* DATA FOR THE TASK
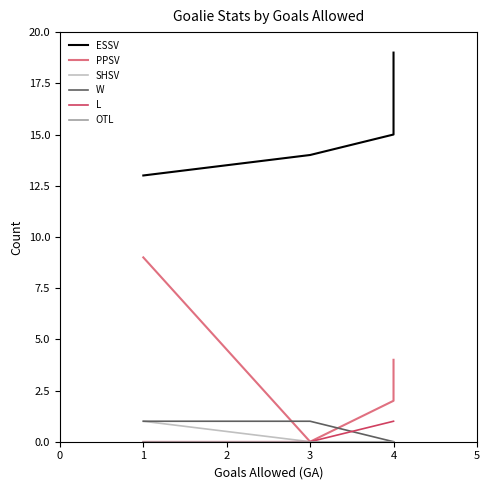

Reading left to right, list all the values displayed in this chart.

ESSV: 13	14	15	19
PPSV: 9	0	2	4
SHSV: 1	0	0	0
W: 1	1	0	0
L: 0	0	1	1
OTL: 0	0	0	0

--

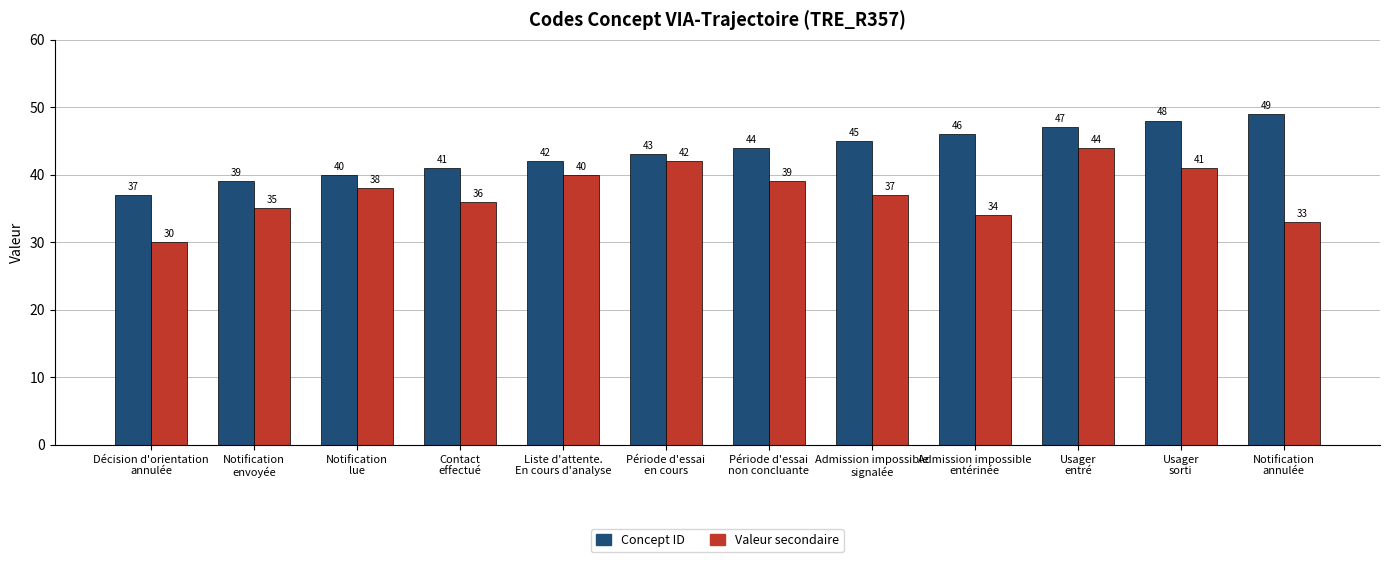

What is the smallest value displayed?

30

* TASK DESCRIPTION
Pull out every line of the listing above that contains the string "displayed", matching case exactly.

* ANSWER
Reading left to right, list all the values displayed in this chart.
What is the smallest value displayed?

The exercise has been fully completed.